O modelo opera como um extrator de características de alto desempenho que converte imagens faciais em representações matemáticas. Diferentemente das comparações tradicionais que dependem de dados brutos de pixels, o Facematch utiliza deep learning para entender as características únicas de um rosto, garantindo desempenho robusto mesmo sob condições variadas de iluminação ou qualidade de imagem.
2. Palavras-chave
Para garantir clareza quanto à operação técnica do modelo, a terminologia a seguir é definida:
Sujeitos: Indivíduos únicos existentes nos conjuntos de dados da rede que tiveram suas imagens capturadas várias vezes para fins de treinamento e teste.

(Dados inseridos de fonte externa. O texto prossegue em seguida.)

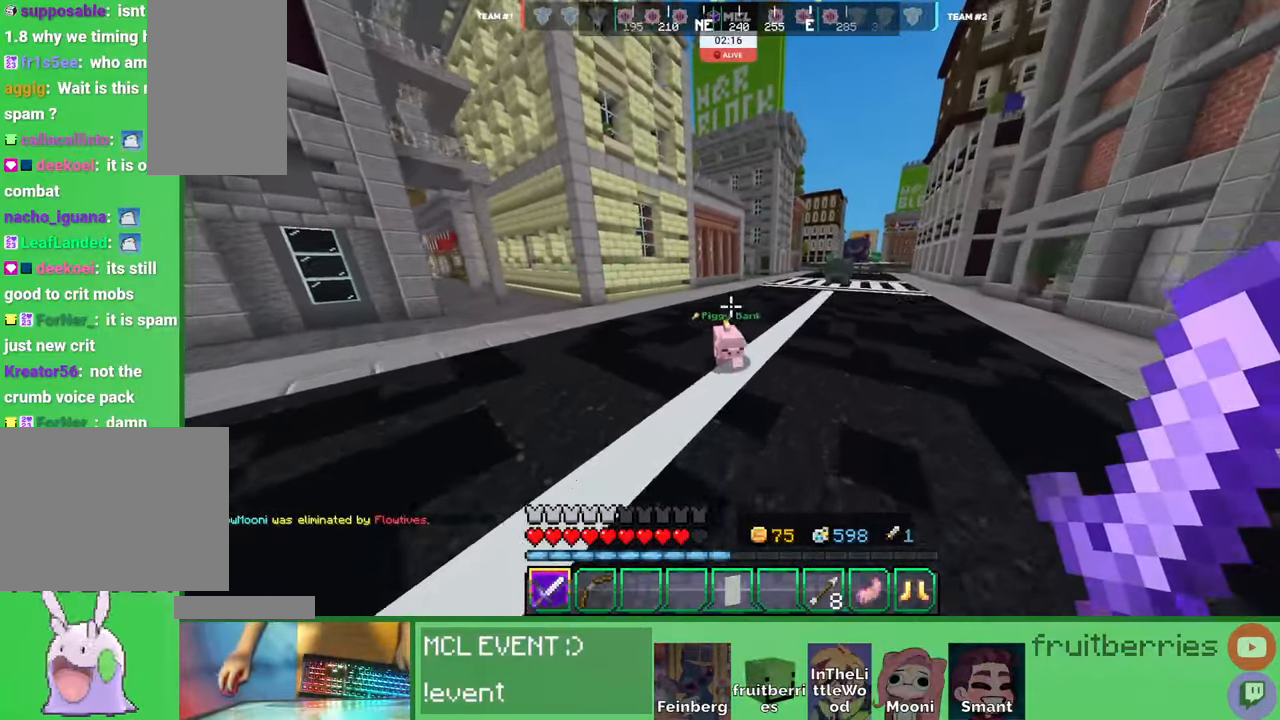
{"keys": ["d", "space", "w"], "mouse": [], "events": [[333, "d", "down"], [350, "mouse_left", "down"], [433, "mouse_left", "up"], [450, "space", "down"]]}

Limiar (T): Um limite numérico usado para determinar probabilisticamente se duas imagens pertencem à mesma pessoa. Se a distância calculada entre os embeddings for menor que T, isso é considerado uma correspondência. Esse valor é dinâmico e ajustável para equilibrar Falsos Positivos (FAR) e Falsos Negativos (FRR).
FAR (Taxa de Aceitação Falsa): A probabilidade de o sistema identificar incorretamente dois sujeitos diferentes como a mesma pessoa.
FRR (Taxa de Rejeição Falsa): A probabilidade de o sistema identificar incorretamente duas imagens do mesmo sujeito como pessoas diferentes.
Embedding: Um numérico de alta dimensionalidade vetor (especificamente, uma matriz de 128 números de ponto flutuante nesta arquitetura) que representa as características abstratas de um rosto extraídas pelo CNN. Após a geração, o embedding é ofuscado usando uma matriz de rotação ortogonal única e privada por peer na rede, e então multiplicado por uma semente universal. Ele transforma dados visuais em coordenadas matemáticas onde rostos semelhantes são posicionados próximos juntos no espaço vetorial. Uma vez que a imagem é convertida nesse array numérico, a imagem facial original não pode ser reconstruída, garantindo anonimato total e privacidade de dados (conformidade com GDPR/LGPD).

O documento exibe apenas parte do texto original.